If \\(X\sim\operatorname{Beta}(\alpha,\beta)\\), then:

$$\mathbb{E}[X]=\frac{\alpha}{\alpha+\beta}$$

$$\operatorname{Var}(X)=\frac{\alpha\beta}{(\alpha+\beta)^2(\alpha+\beta+1)}$$

One useful mental model is to treat \\(\alpha\\) and \\(\beta\\) as pseudo-counts of successes and failures. As \\(\alpha+\beta\\) grows, the distribution becomes more concentrated and the variance shrinks. That matches the idea that more evidence makes a proportion estimate more certain.

For example, \\(\operatorname{Beta}(2,2)\\) and \\(\operatorname{Beta}(20,20)\\) both have mean 0.5, but the latter has much smaller variance because it represents stronger evidence.

## Common Relationships: Distributions Are Not Isolated {#relationships}

The relationships between distributions are often easier to remember than isolated formulas.
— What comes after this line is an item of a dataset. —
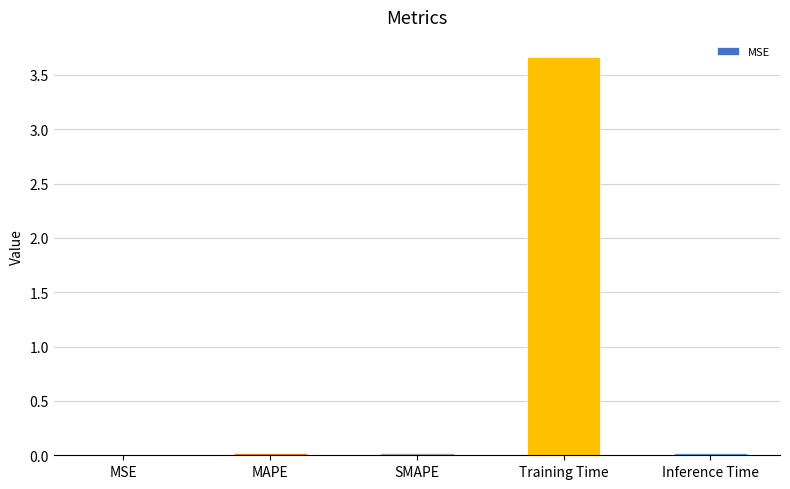

What is the sum of all values?

3.7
| Relationship | Intuition |
| --- | --- |
| Binomial = sum of Bernoulli variables | total successes across many 0/1 trials |
| Poisson ≈ Binomial under rare events | \\(n\\) large, \\(p\\) small, \\(np=\lambda\\) |
| Gamma = sum of Exponential variables | waiting time until the \\(k\\)-th event |
| Chi-square = sum of squared standard Normals | foundation for variance estimates and quadratic forms |
| Normal ≈ sum of many small independent perturbations | central limit theorem intuition |
| Beta is conjugate to Binomial | use Beta for an unknown success probability, then update with Binomial evidence |

A unifying view:

> Means usually grow linearly with total amount; variances also grow linearly under independent sums; standard deviations grow only with the square root.
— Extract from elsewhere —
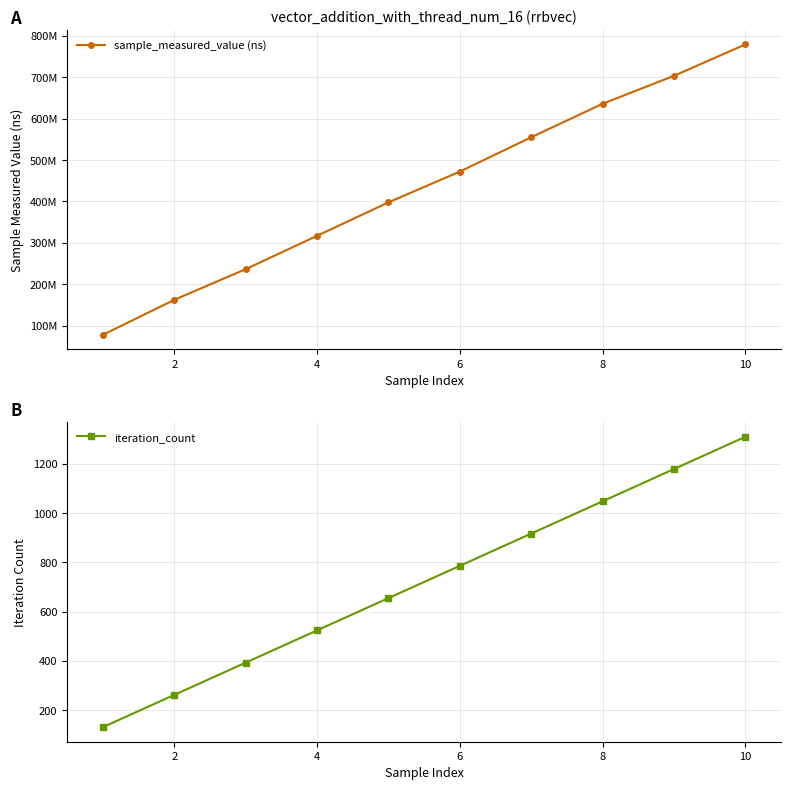

What is the highest value of the iteration_count series?

1310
This explains many formulas:

- the variance of \\(n\\) Bernoulli trials is \\(np(1-p)\\);
- the variance of \\(k\\) exponential waiting times is \\(k\theta^2\\);
- the variance of a Chi-square variable with \\(\nu\\) degrees of freedom is \\(2\nu\\);
- the relative spread of a Poisson count is \\(1/\sqrt{\lambda}\\).

## How To Choose A Distribution {#how-to-choose}

In modeling, first choose by the value range and meaning of the random variable:

| What you are modeling | Common candidates |
| --- | --- |
| one success/failure event | Bernoulli |
| number of successes in a fixed number of trials | Binomial |
| number of trials until the first success | Geometric |
| number of events in a fixed window | Poisson |
| continuous value with no preference inside an interval | Uniform |
| measurement error or sum of many small noises | Normal |
| waiting time until the next event | Exponential |
| total waiting time for multiple events | Gamma |
| proportion or probability on \\([0,1]\\) | Beta |
| sample variance and standardized test statistics | Chi-square, Student's t, F |

Then use variance as a sanity check. If count data has mean around 10 but sample variance around 200, a simple Poisson model may be too narrow because Poisson requires mean and variance to match. A Negative Binomial or mixture model may be more appropriate. Conversely, if the data is constrained to \\([0,1]\\), using an unbounded Normal model requires care because it assigns probability outside the valid range.

## Summary {#summary}

Common distributions are not just formula tables. They are a language for what a random variable is doing:

- Bernoulli counts whether one trial succeeds, and Binomial counts total successes across many trials;
- Geometric counts how many trials are needed until the first success;
- Poisson counts rare events inside a fixed window;
- Uniform represents no preference inside a range;
- Normal represents the shape produced by many small independent perturbations;
- Exponential and Gamma describe waiting times;
- Beta describes uncertainty over proportions or probabilities;
- Chi-square, t, and F appear in variance estimation and hypothesis testing.

Variance and standard deviation are the scale language for these distributions. The mean gives the center, variance gives squared-scale spread, and standard deviation brings that spread back to the original unit. The main structure to remember is not every formula by force, but the rules that keep reappearing: shifts do not change variance, scaling changes variance quadratically, and independent sums add variances.